Die Bundestagsabgeordnete Petra Nicolaisen hat sich gegen die Form der von Finanzminister Scholz erneut ins Spiel gebrachten Verwendung des Haushaltsüberschusses zur Entschuldung einiger Kommunen ausgesprochen. In Berlin forderte sie stattdessen strukturelle Änderungen, um eine Neuverschuldung aller Kommunen dauerhaft zu mindern.

„Der Abbau kommunaler Altschulden bei den Kassenkrediten ist von großer Bedeutung. Wir brauchen Klarheit, wie die Altschulden der betroffenen Kommunen beglichen werden sollen. Dabei dürfen aber keine falschen Erwartungen und Hoffnungen geweckt werden, wie Scholz sie befeuert“, so die Schleswig-Holsteinische Abgeordnete. „Berücksichtigt werden muss in der Diskussion auch, dass viele Kommunen in Deutschland durch sparsame Haushaltsführung und große Sparprogramme oder durch den Aufschub von Erhaltungs- und Ersatzinvestitionen dazu beigetragen haben, dass sie keine oder nur geringe Kassenkredite aufnehmen mussten. Das blendet Minister Scholz offenbar aus, denn ihnen gegenüber, wie z.B. dem Schleswig-Holsteinischen Neumünster, wäre die Entschuldung anderer Kommunen ungerecht.“

„Für die kommunale Finanzausstattung sind verfassungsrechtlich allein die Länder verantwortlich“, so Nicolaisen weiter. „Die Neuordnung des Länder-Finanzausgleichs ab 2020 leistet einen wichtigen Beitrag, die Kommunen zu entlasten. Allein dadurch stehen den Ländern zehn Milliarden Euro jährlich zusätzlich zur Verfügung. Diese zusätzlichen Mittel sind kein Beitrag zur Konsolidierung der Landeshaushalte, sondern für den Abbau von Ungleichheiten bei der kommunalen Finanzlage in den einzelnen Ländern zu nutzen.

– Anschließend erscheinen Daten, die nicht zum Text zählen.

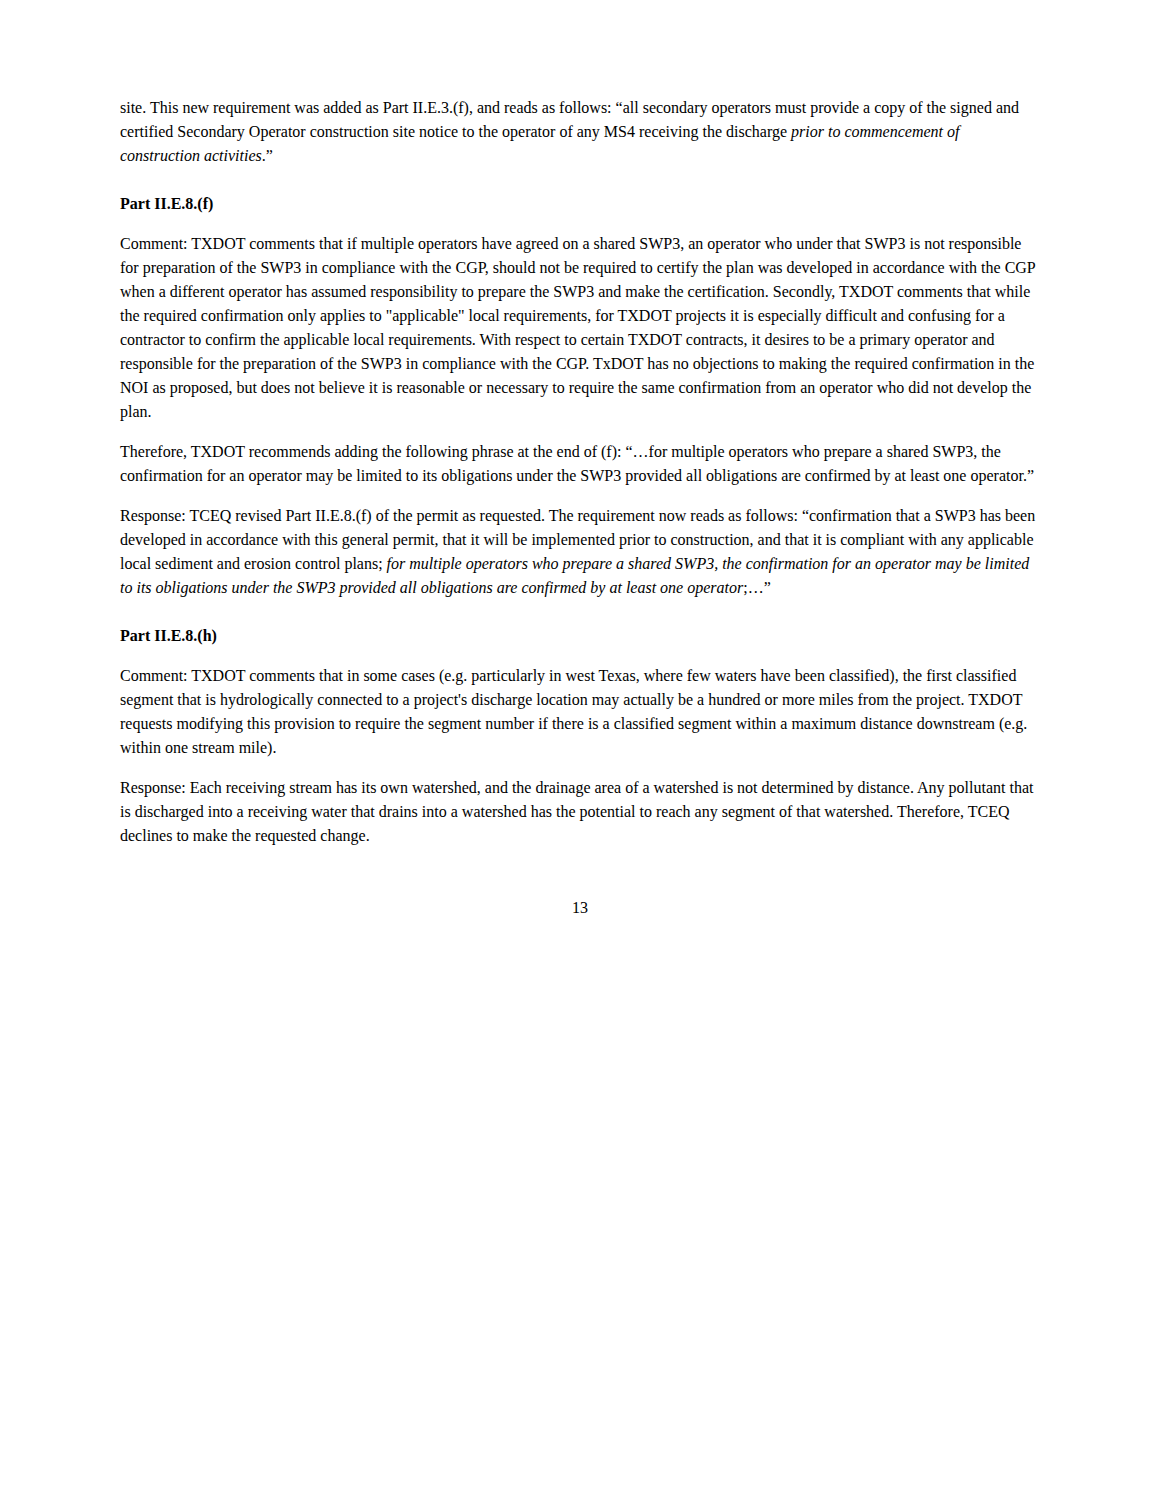site. This new requirement was added as Part II.E.3.(f), and reads as follows: “all secondary operators must provide a copy of the signed and certified Secondary Operator construction site notice to the operator of any MS4 receiving the discharge prior to commencement of construction activities.”
Part II.E.8.(f)
Comment: TXDOT comments that if multiple operators have agreed on a shared SWP3, an operator who under that SWP3 is not responsible for preparation of the SWP3 in compliance with the CGP, should not be required to certify the plan was developed in accordance with the CGP when a different operator has assumed responsibility to prepare the SWP3 and make the certification. Secondly, TXDOT comments that while the required confirmation only applies to "applicable" local requirements, for TXDOT projects it is especially difficult and confusing for a contractor to confirm the applicable local requirements. With respect to certain TXDOT contracts, it desires to be a primary operator and responsible for the preparation of the SWP3 in compliance with the CGP. TxDOT has no objections to making the required confirmation in the NOI as proposed, but does not believe it is reasonable or necessary to require the same confirmation from an operator who did not develop the plan.
Therefore, TXDOT recommends adding the following phrase at the end of (f): “…for multiple operators who prepare a shared SWP3, the confirmation for an operator may be limited to its obligations under the SWP3 provided all obligations are confirmed by at least one operator.”
Response: TCEQ revised Part II.E.8.(f) of the permit as requested. The requirement now reads as follows: “confirmation that a SWP3 has been developed in accordance with this general permit, that it will be implemented prior to construction, and that it is compliant with any applicable local sediment and erosion control plans; for multiple operators who prepare a shared SWP3, the confirmation for an operator may be limited to its obligations under the SWP3 provided all obligations are confirmed by at least one operator;…”
Part II.E.8.(h)
Comment: TXDOT comments that in some cases (e.g. particularly in west Texas, where few waters have been classified), the first classified segment that is hydrologically connected to a project's discharge location may actually be a hundred or more miles from the project. TXDOT requests modifying this provision to require the segment number if there is a classified segment within a maximum distance downstream (e.g. within one stream mile).
Response: Each receiving stream has its own watershed, and the drainage area of a watershed is not determined by distance. Any pollutant that is discharged into a receiving water that drains into a watershed has the potential to reach any segment of that watershed. Therefore, TCEQ declines to make the requested change.
13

Ebenso wichtig sind strukturelle Änderungen, um eine Neuverschuldung der Kommunen dauerhaft zu verhindern. Dazu gehören eine grundlegende Verständigung auf eine kommunale Mindestausstattung als Grundlage der auskömmlichen Kommunalfinanzierung durch die Länder, eine Änderung der Umsatzsteuerverteilung auf die Kommunen unter stärkerer Berücksichtigung von Sozialausgaben, Einwohnerzahlen und Fläche sowie eine Untersuchung der Leistungsgesetze des Bundes. Hier muss die langjährige Belastung von Kommunen durch Finanzmittel berücksichtigt werden, die ihnen im Rahmen der Konnexität von Bund und Ländern zur Verfügung gestellt wurden. Die Länder müssen durch gesetzliche Anpassungen deutlich machen, dass sie solche strukturellen Änderungen nicht nur unterstützen, sondern auch umsetzen. Die Länder müssen jetzt entsprechend liefern. Die Bundesregierung sollte dies anstoßen und den Prozess eng begleiten. Die Kommunen erwarten zu Recht, dass jetzt gehandelt wird.“

Der Bund habe sich in den letzten Jahren bereits sehr kommunalfreundlich gezeigt, indem er z.B. die Grundsicherung im Alter übernommen und die Kommunen jährlich ab 2018 in Höhe von 5 Milliarden Euro jährlich unterstütze. Darüber hinaus stärke der Bund sie über das Kommunalinvestitionsprogramm im Umfang mehrerer Milliarden Euro und trage damit zur Entlastung und Stärkung kommunaler Haushalte bei.

 

Zum Hintergrund: Trotz der sich abschwächenden Konjunktur hat der Bund im vergangenen Jahr im Zusammenwirken von niedrigen Zinsausgaben, guten Steuereinnahmen und hoher Beschäftigung einen Rekordüberschuss von 13,5 Milliarden Euro erzielt. Zum dritten Mal seit 2015 weist der Bund damit ein Haushaltsjahr mit zweistelligem Überschuss aus. Der Überschuss wird laut Haushaltsgesetz in die bestehende Rücklage überführt. Das Geld wird in den nächsten Jahren für ein hohes strukturelles Defizit beim Bund, das nur über die Rücklagenentnahme und hohe Globale Minderausgaben gedeckt werden kann, benötigt. Bisher nicht finanziert sind höhere Investitionen, höhere Ausgaben für die innere und äußere Sicherheit sowie voraussichtlich höhere EU-Abführungen im Rahmen des mehrjährigen Finanzrahmens ab 2021.